In den vergehenden Tagen werde ich schrauben, heben, putzen, kleben. Meine Aufgaben erfülle ich meistens allein. Die Sonne brennt und macht mich träge. Jeden Abend verlasse ich die Baustelle als erster, denn mehr als neun Stunden Arbeit möchte ich nicht leisten. Die anderen wiederum lassen sich vom anspruchsvollen Ziel zu Schichten von elf oder zwölf Stunden treiben. Am Ende der Woche wird der Erfolg ihnen Recht geben.

Am vierten Tag bespannen wir die Häuser mit der Dachfolie. Wir verrichten diese schwierige Aufgabe in empfindlicher Eile innerhalb eines Vormittags bei beiden Häusern. Die meisten von uns stehen hoch auf wackeligen Leitern, ziehen oder halten die sperrige Folie. Wer Pech hat, muss die Folie von unten anheben, wo die Sonne mit doppelter Kraft die dürftige Atemluft faulen lässt. Doch die Härte unserer Arbeit wird belohnt und so erhält die Gärtnerei nach einer Woche weitere 1000 Quadratmeter Gewächshausfläche.

Den Rhythmus der anderen durchbreche ich durch mein vorzeitiges Ausscheiden pünktlich nach neun Stunden des Tuns. So verbringe ich die Feierabende allein. Zum Abendbrot schaufele ich kalte Teller mit Mittagsresten. Eine Dusche, vielleicht noch ein Telefonat oder ein Tagebucheintrag und ich liege im Bett in Erwartung des nächsten Tages.
Dieser beginnt mit einem knappen Frühstück, das ich ebenfalls allein zu mir nehme. Ein Espresso aus der Kanne, die ich zum Abschied von der Brasilia erhielt, ist der dunkelflüssige Seufzer meiner Morgende.
Ich putze meine Zähne und springe auf mein Rad, um mich um 7 Uhr der Baustelle anzuschließen.
Mein Körper fühlt sich schwer und schmutzig an. Was für mich eine Belastungsprobe ist, ist der Alltag des Monteurs. Für Müdigkeit lässt er uns keinen Raum. Er drillt das Team mit harten Sprüchen und spielt die männliche Hauptrolle eines unbesiegbaren Kriegers. Präzision, Stärke, Willenskraft, Ausdauer, Härte sind die Ideale unserer Baustelle. Es dürfte keine Leserin überraschen, dass sich keine Frau am Bau der Thermohäuser beteiligt. Mir ist nach einem Tapetenwechsel.
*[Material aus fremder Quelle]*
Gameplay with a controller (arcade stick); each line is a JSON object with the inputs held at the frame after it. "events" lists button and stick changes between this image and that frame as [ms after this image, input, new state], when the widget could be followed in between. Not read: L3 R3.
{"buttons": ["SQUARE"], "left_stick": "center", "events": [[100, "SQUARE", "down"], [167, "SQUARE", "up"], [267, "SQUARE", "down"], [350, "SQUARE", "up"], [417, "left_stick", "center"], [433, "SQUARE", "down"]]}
Am Donnerstagabend buche ich einen Zug nach Freiburg.

Zum Sonnenuntergang des Samstags verlasse ich den Bahnhof Witzenhausen in einem klimatisierten Regionalzug. Mit Bewunderung betrachte ich das erstaunliche Relief zwischen den Kapiteln Brasilia und Knofis. Solch kitschige Kontraste dirigiert nur das Leben selbst, denke ich, während sich der Zug in eine sanfte Kurve legt und in die Nacht entgleitet.